What exactly did you try?

Note that I gave two suggestions in my previous message. Since this error doesn't look familiar to me I'll have to ask to be a little more specific.


----------



## beamar (Oct 1, 2013)

ShelLuser said:
			
		

> What exactly did you try?
> 
> Note that I gave two suggestions in my previous message. Since this error doesn't look familiar to me I'll have to ask to be a little more specific.




`lynx [url=https://google.com]https://google.com[/url]`


The error I posted earlier is from the above command.


Pretty sure it has something to do with my SSL certificates. I didn't want to waste a ton of time on it, so I just threw it on a Windows IIS server and it worked out of the box. :\

Thanks for your help,
Brian


----------



## ShelLuser (Oct 2, 2013)

Either SSL certificates or the browser itself (when using HTTPS lynx uses OpenSSL for support. If it can't find any root certificates then this can happen).

Even so; the fact that it gives you this warning shows us that this isn't a firewall or routing issue of some sort; lynx was able to utilize port 443 (HTTPS).

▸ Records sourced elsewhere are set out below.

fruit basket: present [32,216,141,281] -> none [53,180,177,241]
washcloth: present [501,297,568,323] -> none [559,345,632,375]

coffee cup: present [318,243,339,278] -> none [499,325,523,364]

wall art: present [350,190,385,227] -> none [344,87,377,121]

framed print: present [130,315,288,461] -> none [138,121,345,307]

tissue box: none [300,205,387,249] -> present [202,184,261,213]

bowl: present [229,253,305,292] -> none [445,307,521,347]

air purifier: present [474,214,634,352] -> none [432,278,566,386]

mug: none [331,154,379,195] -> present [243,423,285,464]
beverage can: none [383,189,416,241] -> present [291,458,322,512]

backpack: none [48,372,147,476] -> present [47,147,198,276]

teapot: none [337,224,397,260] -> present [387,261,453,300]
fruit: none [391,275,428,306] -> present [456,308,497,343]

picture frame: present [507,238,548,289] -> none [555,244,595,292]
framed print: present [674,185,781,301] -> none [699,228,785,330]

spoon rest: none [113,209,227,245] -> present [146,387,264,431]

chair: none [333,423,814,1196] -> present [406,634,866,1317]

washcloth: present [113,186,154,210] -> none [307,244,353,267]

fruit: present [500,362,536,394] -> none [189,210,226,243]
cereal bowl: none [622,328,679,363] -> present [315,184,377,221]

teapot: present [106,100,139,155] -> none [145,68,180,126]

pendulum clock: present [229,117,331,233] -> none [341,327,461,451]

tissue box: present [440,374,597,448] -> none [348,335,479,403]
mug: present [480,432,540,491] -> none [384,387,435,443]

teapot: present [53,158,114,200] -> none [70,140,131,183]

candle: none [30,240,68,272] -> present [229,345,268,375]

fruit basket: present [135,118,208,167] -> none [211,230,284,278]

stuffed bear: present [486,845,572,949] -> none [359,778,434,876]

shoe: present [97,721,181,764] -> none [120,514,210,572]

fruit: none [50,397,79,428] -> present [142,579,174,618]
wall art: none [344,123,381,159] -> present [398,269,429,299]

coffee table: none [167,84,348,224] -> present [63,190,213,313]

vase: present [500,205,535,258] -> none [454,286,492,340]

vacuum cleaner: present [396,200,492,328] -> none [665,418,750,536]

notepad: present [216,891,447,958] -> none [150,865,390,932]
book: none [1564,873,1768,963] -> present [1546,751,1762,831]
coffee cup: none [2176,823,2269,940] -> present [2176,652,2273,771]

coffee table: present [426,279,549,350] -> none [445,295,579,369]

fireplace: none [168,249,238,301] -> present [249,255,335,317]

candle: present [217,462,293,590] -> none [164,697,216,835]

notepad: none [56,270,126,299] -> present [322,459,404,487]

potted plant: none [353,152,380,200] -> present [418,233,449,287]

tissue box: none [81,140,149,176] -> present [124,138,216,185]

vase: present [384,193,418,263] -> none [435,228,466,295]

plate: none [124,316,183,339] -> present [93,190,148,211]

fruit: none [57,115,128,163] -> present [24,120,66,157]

My guess at this time: your system doesn't have security/ca_root_nss installed. This is a collection of the CA root certificates which are also used in the Mozilla NSS library. And those root certificates will be required by any software which tries to set up an encrypted (HTTPS) connection.

Hope this can help.


----------



## cuq (Oct 4, 2013)

May be you have not installed the OpenSSL extension in lang/php53-extensions.


----------